The miners of the b-chain can violate the protocol by mining a4/b1’, where b1’ appears to contain valid transaction tx2:

    b0 ⇽ b1              b1'
       ↙                ↙
a0 ⇽ a1 ⇽ (a2) ⇽ a3 ⇽ a4
                   ↖
     c0 ⇽ c1 ⇽ c2 ⇽ c3

A proof of tx2 as valid payment would entirely miss fact that the challenge was published and thus not know that b1’ was invalid. While I’m sure the reader can come up with all kinds of complex and fragile way of proving fraud to cause chain a to be somehow re-organized, what we really want is some sub-linear proof of honest computation. Without getting into details, this is probably possible via some flavor of sub-linear moon-math proof-of-execution. But this paper is too long already to start getting snarky.

Beyond token transfer systems

We can extend our simple one txin, one txout token transfer transactions with merkle (sum) trees. Here’s a rough sketch of the concept:

input #1─┐   ┌─output #1
         ├┐ ┌┤
input #2─┘│ │└─output #2
          ├─┤
input #3─┐│ │┌─output #3
         ├┘ └┤
input #4─┘   └─output #4

Where previously a transaction committed to a specific transaction output, we can make our transactions commit to a merkle-sum-tree of transaction outputs. To then redeem a transaction output you prove that enough prior outputs were spend to add up to the new output’s value. The entire process can happen incrementally without any specific co-operation between miners on different parts of the chain, and inputs and outputs can come from any depth in the tree provided that care is taken to ensure that reorganization is not profitable.

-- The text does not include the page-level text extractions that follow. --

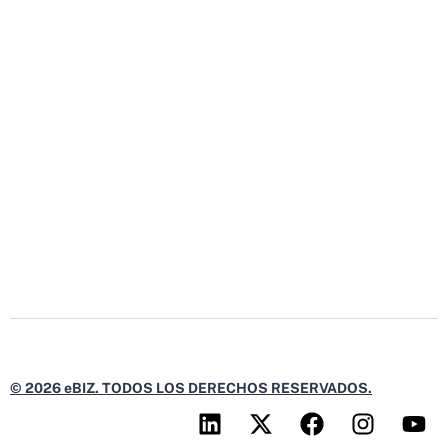
© 2026 eBIZ. TODOS LOS DERECHOS RESERVADOS.
L
X
F
I
Y
i
-
a
n
o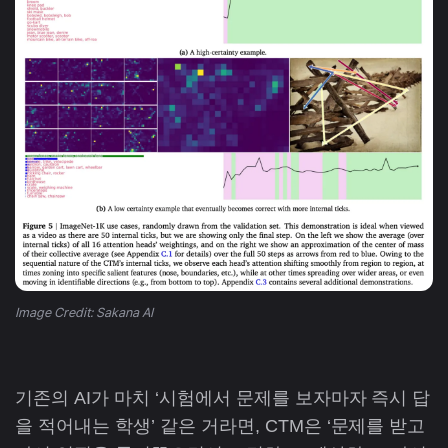
Image Credit: Sakana AI
기존의 AI가 마치 ‘시험에서 문제를 보자마자 즉시 답
을 적어내는 학생’ 같은 거라면, CTM은 ‘문제를 받고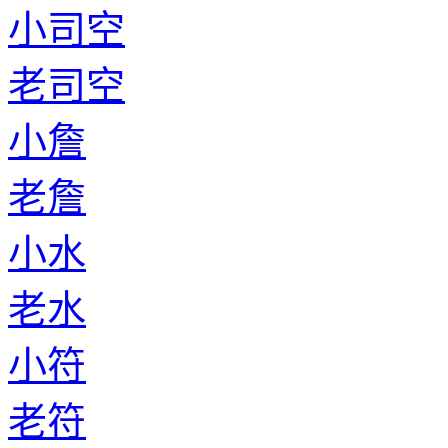
小司空
老司空
小詹
老詹
小水
老水
小符
老符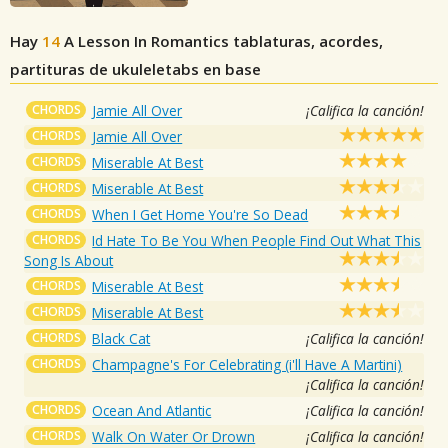
Hay
14
A Lesson In Romantics
tablaturas, acordes,
partituras de ukuleletabs en base
CHORDS
Jamie All Over
¡Califica la canción!
CHORDS
Jamie All Over
CHORDS
Miserable At Best
CHORDS
Miserable At Best
CHORDS
When I Get Home You're So Dead
CHORDS
Id Hate To Be You When People Find Out What This
Song Is About
CHORDS
Miserable At Best
CHORDS
Miserable At Best
CHORDS
Black Cat
¡Califica la canción!
CHORDS
Champagne's For Celebrating (i'll Have A Martini)
¡Califica la canción!
CHORDS
Ocean And Atlantic
¡Califica la canción!
CHORDS
Walk On Water Or Drown
¡Califica la canción!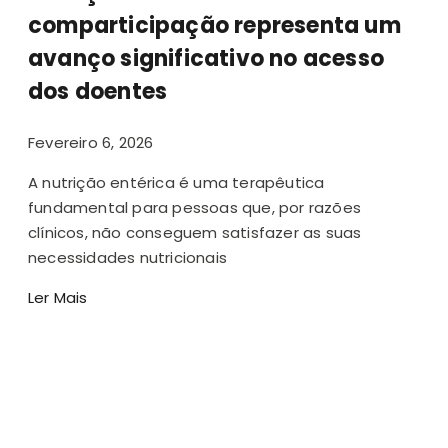
comparticipação representa um
avanço significativo no acesso
dos doentes
Fevereiro 6, 2026
A nutrição entérica é uma terapêutica
fundamental para pessoas que, por razões
clínicos, não conseguem satisfazer as suas
necessidades nutricionais
Ler Mais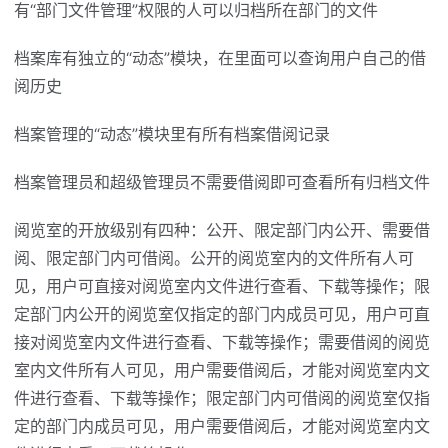
有“部门文件管理”权限的人可以归档所在部门的文件
档案库有独立的“动态”模块，在里面可以查询用户自己的借
阅历史
档案管理的“动态”模块里有所有档案借阅记录
档案管理员和超级管理员不需要借阅即可查看所有归档文件
阅览室的开放级别有四种：公开、限定部门内公开、需要借
阅、限定部门内可借阅。公开的阅览室内的文件所有人可
见，用户可直接对阅览室内文件进行查看、下载等操作；限
定部门内公开的阅览室仅指定的部门内成员可见，用户可直
接对阅览室内文件进行查看、下载等操作；需要借阅的阅览
室内文件所有人可见，用户需要借阅后，才能对阅览室内文
件进行查看、下载等操作；限定部门内可借阅的阅览室仅指
定的部门内成员可见，用户需要借阅后，才能对阅览室内文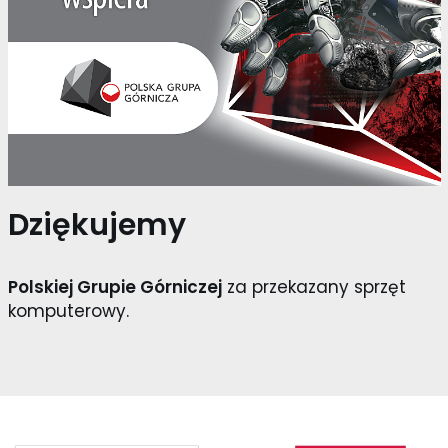
Dziękujemy
Polskiej Grupie Górniczej
za przekazany sprzęt
komputerowy.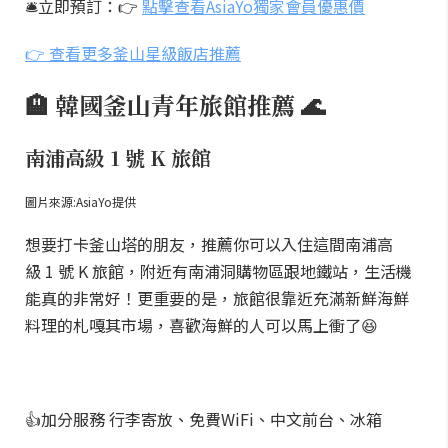
🛎️立即預訂：👉
點擊查看AsiaYo獨家會員優惠價
👉 查看更多釜山星級飯店推薦
🏨 韓國釜山青年旅館推薦 🌊
南浦高級 1 號 K 旅館
圖片來源:AsiaYo提供
想要打卡釜山塔的朋友，推薦你可以入住這間南浦高
級 1 號 K 旅館，附近有南浦洞購物區跟地鐵站，生活機
能真的非常好！更重要的是，旅館很靠近充滿新鮮海鮮
料理的札嘎其市場，喜歡海鮮的人可以馬上衝了😆
👍加分服務 行李寄放、免費WiFi、中文前台、冰箱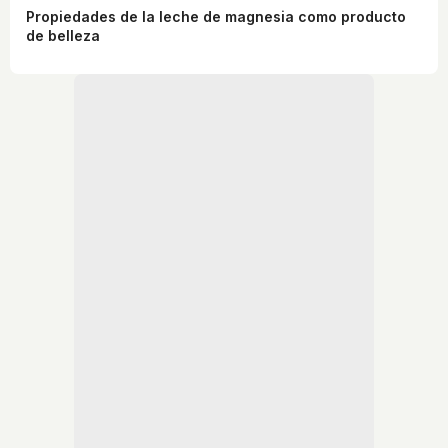
Propiedades de la leche de magnesia como producto
de belleza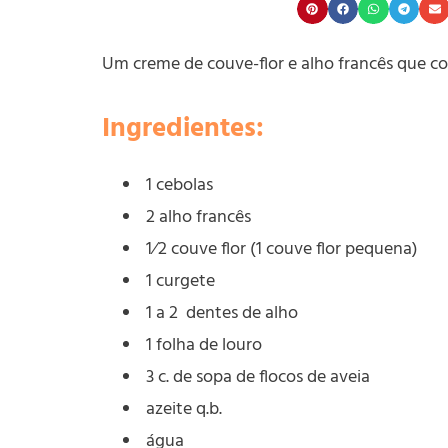
Um creme de couve-flor e alho francês que co
Ingredientes:
1 cebolas
2 alho francês
1⁄2 couve flor (1 couve flor pequena)
1 curgete
1 a 2 dentes de alho
1 folha de louro
3 c. de sopa de flocos de aveia
azeite q.b.
água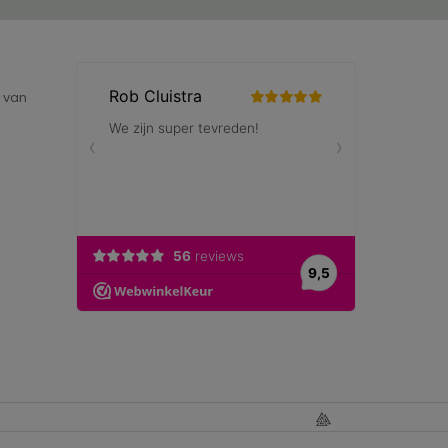
e van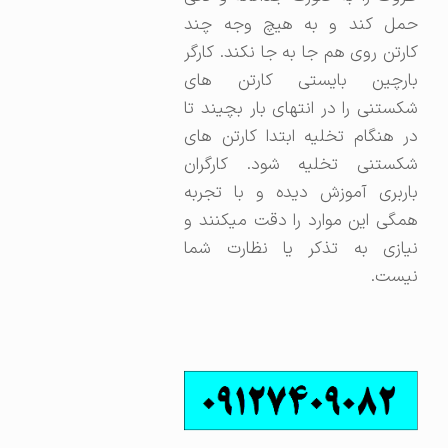
حمل کند و به هیچ وجه چند
کارتن روی هم جا به جا نکند. کارگر
بارچین بایستی کارتن های
شکستنی را در انتهای بار بچیند تا
در هنگام تخلیه ابتدا کارتن های
شکستنی تخلیه شود. کارگران
باربری آموزش دیده و با تجربه
همگی این موارد را دقت میکنند و
نیازی به تذکر یا نظارت شما
نیست.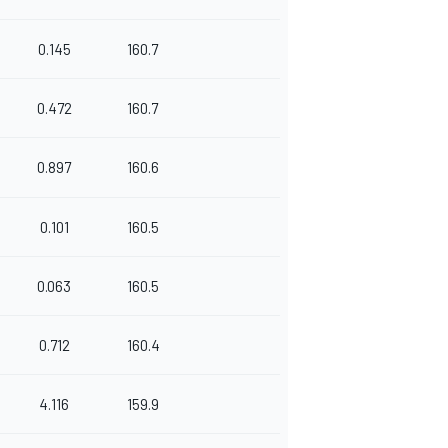
0.145
160.7
0.472
160.7
0.897
160.6
0.101
160.5
0.063
160.5
0.712
160.4
4.116
159.9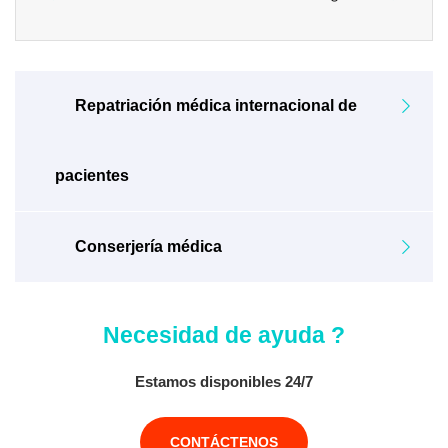
Repatriación médica internacional de
pacientes
Conserjería médica
Necesidad de ayuda ?
Estamos disponibles 24/7
CONTÁCTENOS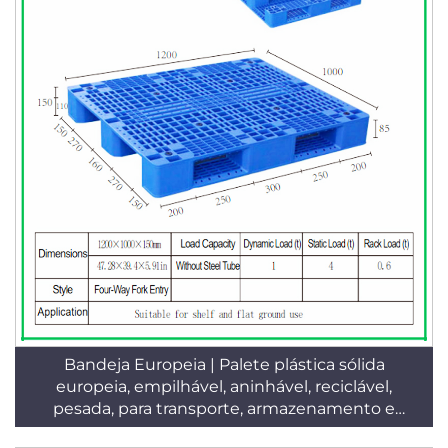
Bandeja Europeia | Palete plástica sólida
europeia, empilhável, aninhável, reciclável,
pesada, para transporte, armazenamento e
logística em armazéns T28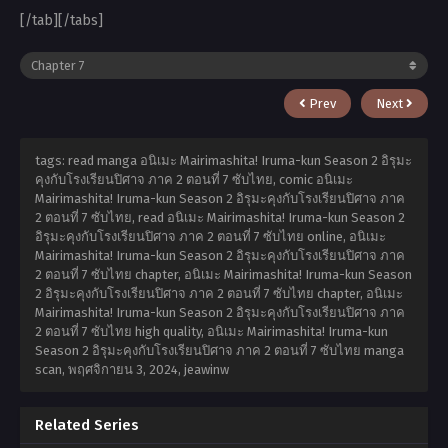
[/tab][/tabs]
Prev
Next
tags: read manga อนิเมะ Mairimashita! Iruma-kun Season 2 อิรุมะ
คุงกับโรงเรียนปิศาจ ภาค 2 ตอนที่ 7 ซับไทย, comic อนิเมะ
Mairimashita! Iruma-kun Season 2 อิรุมะคุงกับโรงเรียนปิศาจ ภาค
2 ตอนที่ 7 ซับไทย, read อนิเมะ Mairimashita! Iruma-kun Season 2
อิรุมะคุงกับโรงเรียนปิศาจ ภาค 2 ตอนที่ 7 ซับไทย online, อนิเมะ
Mairimashita! Iruma-kun Season 2 อิรุมะคุงกับโรงเรียนปิศาจ ภาค
2 ตอนที่ 7 ซับไทย chapter, อนิเมะ Mairimashita! Iruma-kun Season
2 อิรุมะคุงกับโรงเรียนปิศาจ ภาค 2 ตอนที่ 7 ซับไทย chapter, อนิเมะ
Mairimashita! Iruma-kun Season 2 อิรุมะคุงกับโรงเรียนปิศาจ ภาค
2 ตอนที่ 7 ซับไทย high quality, อนิเมะ Mairimashita! Iruma-kun
Season 2 อิรุมะคุงกับโรงเรียนปิศาจ ภาค 2 ตอนที่ 7 ซับไทย manga
scan,
พฤศจิกายน 3, 2024
,
jeawinw
Related Series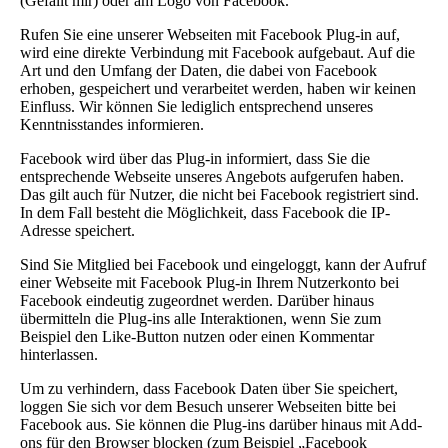
(Gefällt mir) oder am Logo von Facebook.
Rufen Sie eine unserer Webseiten mit Facebook Plug-in auf,
wird eine direkte Verbindung mit Facebook aufgebaut. Auf die
Art und den Umfang der Daten, die dabei von Facebook
erhoben, gespeichert und verarbeitet werden, haben wir keinen
Einfluss. Wir können Sie lediglich entsprechend unseres
Kenntnisstandes informieren.
Facebook wird über das Plug-in informiert, dass Sie die
entsprechende Webseite unseres Angebots aufgerufen haben.
Das gilt auch für Nutzer, die nicht bei Facebook registriert sind.
In dem Fall besteht die Möglichkeit, dass Facebook die IP-
Adresse speichert.
Sind Sie Mitglied bei Facebook und eingeloggt, kann der Aufruf
einer Webseite mit Facebook Plug-in Ihrem Nutzerkonto bei
Facebook eindeutig zugeordnet werden. Darüber hinaus
übermitteln die Plug-ins alle Interaktionen, wenn Sie zum
Beispiel den Like-Button nutzen oder einen Kommentar
hinterlassen.
Um zu verhindern, dass Facebook Daten über Sie speichert,
loggen Sie sich vor dem Besuch unserer Webseiten bitte bei
Facebook aus. Sie können die Plug-ins darüber hinaus mit Add-
ons für den Browser blocken (zum Beispiel „Facebook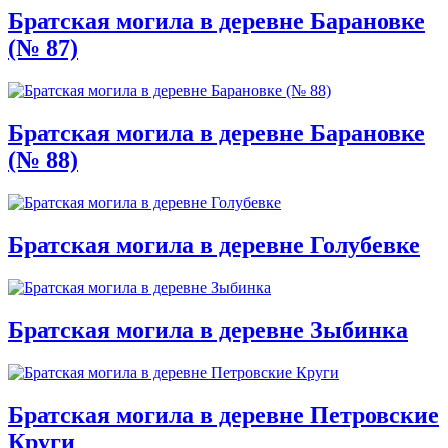
Братская могила в деревне Барановке
(№ 87)
Братская могила в деревне Барановке
(№ 88)
Братская могила в деревне Голубевке
Братская могила в деревне Зыбинка
Братская могила в деревне Петровские
Круги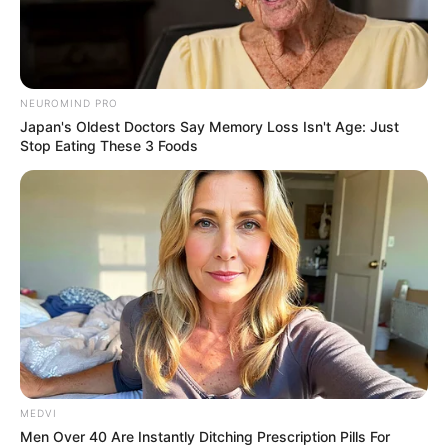
NEUROMIND PRO
Japan's Oldest Doctors Say Memory Loss Isn't Age: Just
Stop Eating These 3 Foods
MEDVI
Men Over 40 Are Instantly Ditching Prescription Pills For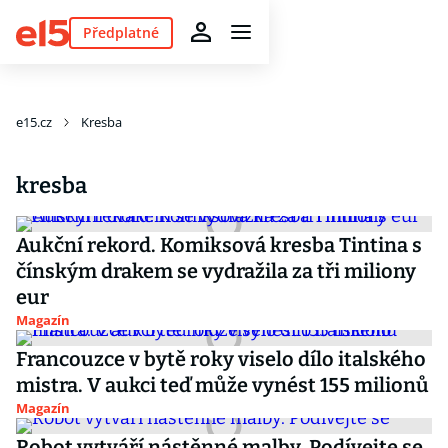
Předplatné
e15.cz
Kresba
kresba
Aukční rekord. Komiksová kresba Tintina s
čínským drakem se vydražila za tři miliony
eur
Magazín
Francouzce v bytě roky viselo dílo italského
mistra. V aukci teď může vynést 155 milionů
Magazín
Robot vytváří nástěnné malby. Podívejte se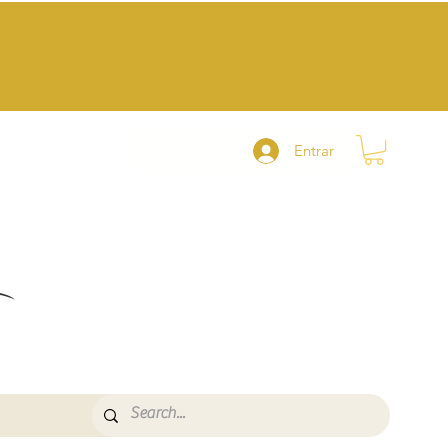
Entrar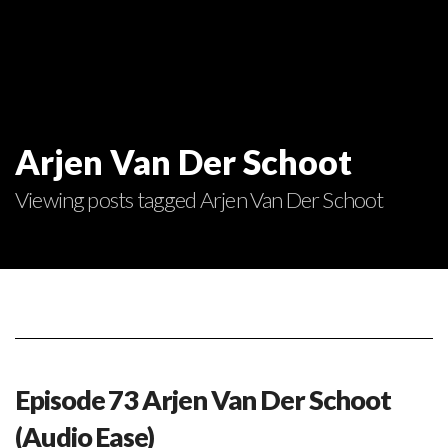
Arjen Van Der Schoot
Viewing posts tagged Arjen Van Der Schoot
Episode 73 Arjen Van Der Schoot
(Audio Ease)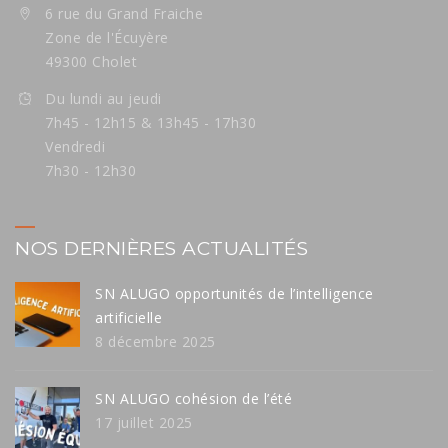
6 rue du Grand Fraiche
Zone de l'Écuyère
49300 Cholet
Du lundi au jeudi
7h45 - 12h15 & 13h45 - 17h30
Vendredi
7h30 - 12h30
NOS DERNIÈRES ACTUALITÉS
SN ALUGO opportunités de l’intelligence
artificielle
8 décembre 2025
SN ALUGO cohésion de l’été
17 juillet 2025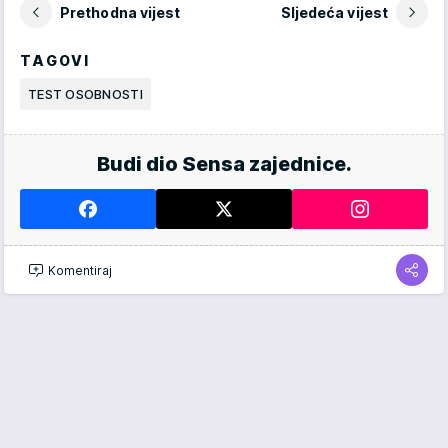
Prethodna vijest
Sljedeća vijest
TAGOVI
TEST OSOBNOSTI
Budi dio Sensa zajednice.
Komentiraj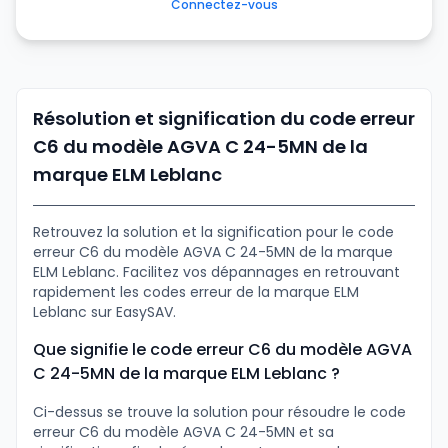
Connectez-vous
Résolution et signification du code erreur
C6 du modèle AGVA C 24-5MN de la
marque ELM Leblanc
Retrouvez la solution et la signification pour le code
erreur C6 du modèle AGVA C 24-5MN de la marque
ELM Leblanc. Facilitez vos dépannages en retrouvant
rapidement les codes erreur de la marque ELM
Leblanc sur EasySAV.
Que signifie le code erreur C6 du modèle AGVA
C 24-5MN de la marque ELM Leblanc ?
Ci-dessus se trouve la solution pour résoudre le code
erreur C6 du modèle AGVA C 24-5MN et sa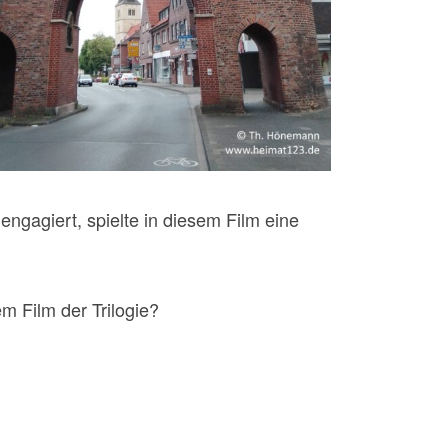
 engagiert, spielte in diesem Film eine
m Film der Trilogie?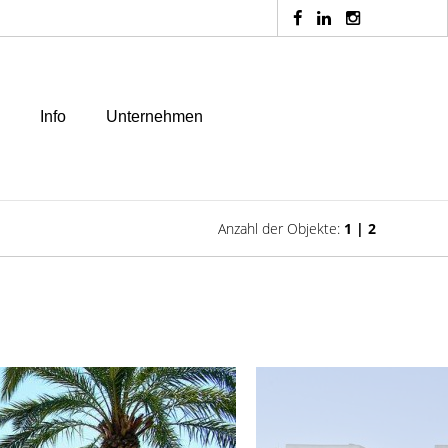
Info
Unternehmen
Anzahl der Objekte:
1 | 2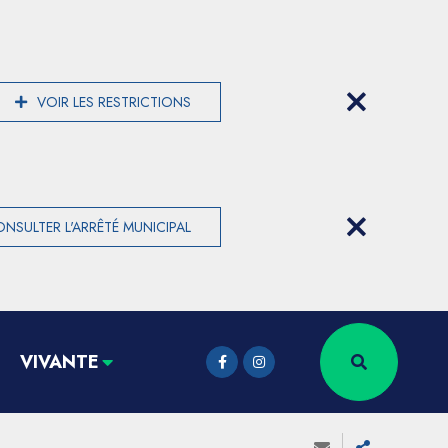
VOIR LES RESTRICTIONS
NSULTER L'ARRÊTÉ MUNICIPAL
VIVANTE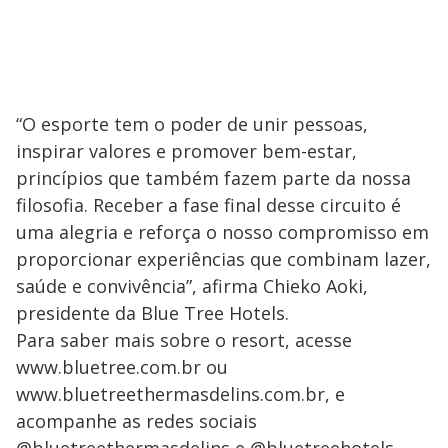
“O esporte tem o poder de unir pessoas,
inspirar valores e promover bem-estar,
princípios que também fazem parte da nossa
filosofia. Receber a fase final desse circuito é
uma alegria e reforça o nosso compromisso em
proporcionar experiências que combinam lazer,
saúde e convivência”, afirma Chieko Aoki,
presidente da Blue Tree Hotels.
Para saber mais sobre o resort, acesse
www.bluetree.com.br ou
www.bluetreethermasdelins.com.br, e
acompanhe as redes sociais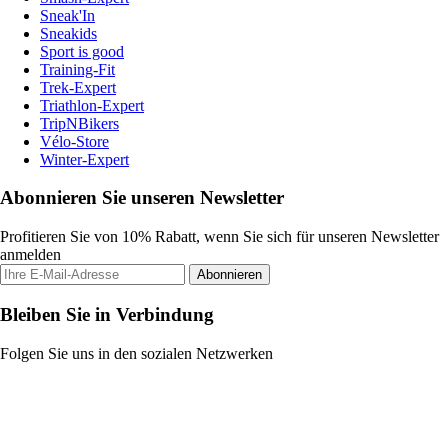
Sneak'In
Sneakids
Sport is good
Training-Fit
Trek-Expert
Triathlon-Expert
TripNBikers
Vélo-Store
Winter-Expert
Abonnieren Sie unseren Newsletter
Profitieren Sie von 10% Rabatt, wenn Sie sich für unseren Newsletter
anmelden
Abonnieren
Bleiben Sie in Verbindung
Folgen Sie uns in den sozialen Netzwerken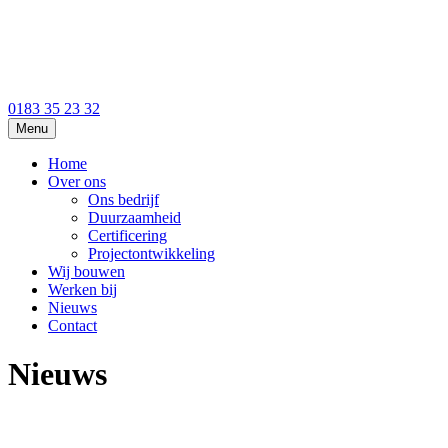
0183 35 23 32
Menu
Home
Over ons
Ons bedrijf
Duurzaamheid
Certificering
Projectontwikkeling
Wij bouwen
Werken bij
Nieuws
Contact
Nieuws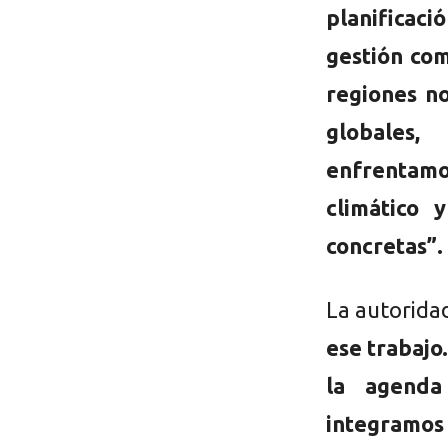
planificaci
gestión co
regiones n
globales,
enfrentam
climático 
concretas”.
La autorida
ese trabajo
la agenda
integramos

Like the token transfer system proving a given output is valid has cost linear with history. However we can improve on that using non-interactive proof techniques. For instance in the linear token transfer example the history only needs to be proven to a point where the transaction fees are higher than the value of the output. (easiest where the work required to spend a txout of a given value is well defined) A similar approach can be easily taken with the directed-acyclic-graph of mutliple-input-output transactions. Secondly non-interactive proof techniques can also be used, again out of the scope of this already long preliminary paper.